Saturday, August 25, 2012

The Restaurant Business is Brutal

There is a shuttered restaurant in the train station by my house.  Great location, had a bar, pretty good food, apparently popular for watching Phillies games.  Should be a slam dunk, but it wasn't.  It closed withing 3 months of my moving in and has been shut for something like 3 years now.  It is [still] for sale and the price just came down, but looking at the price and the setup, I'm not sure the restaurant could possibly do well enough. 

They are asking $700k, and that does not include the building (which leases for a "favorable" $3500/mo for at least the first couple years...the building had a published lease price of $6k/mo).  This means that the business needs to turn nearly $150k/year in profit (not including any salary the owner would need if working there as well).  Restaurant margins, particularly at startup are notoriously small, and a 5% profit margin would require $3 million per year in sales/revenue (or a bit over $8k/day).

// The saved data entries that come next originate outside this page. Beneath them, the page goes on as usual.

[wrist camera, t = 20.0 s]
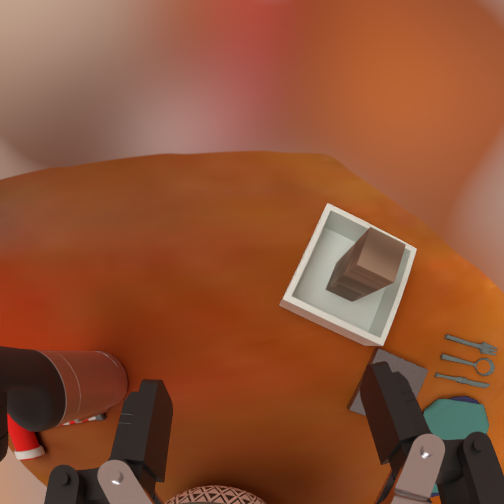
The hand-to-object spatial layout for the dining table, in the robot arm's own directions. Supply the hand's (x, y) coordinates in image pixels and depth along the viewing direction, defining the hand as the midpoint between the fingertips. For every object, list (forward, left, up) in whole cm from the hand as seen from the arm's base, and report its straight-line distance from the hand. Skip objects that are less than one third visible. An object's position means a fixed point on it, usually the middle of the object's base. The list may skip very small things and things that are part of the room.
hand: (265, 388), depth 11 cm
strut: (+15, -7, -32) cm, 36 cm away
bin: (+15, -7, -33) cm, 36 cm away
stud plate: (+3, -21, -33) cm, 39 cm away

Being kind about the lease and not taking that out of profit means only ~$100k profit per year, but adds the lease to the operating expenses cutting the margin by 1-2% and leaving the business in about the same position.  Really well managed/operated could bring margins up to maybe 12%, and then things are getting close.

But even those numbers assume that the $700k is good to go. In reality, there will be lots more upfront costs from cleaning and setup, to training new staff to advertising.  

Restaurants require lots of work, and good management.  I'd love to see this place succeed,and it could, but it will require someone capable and willing.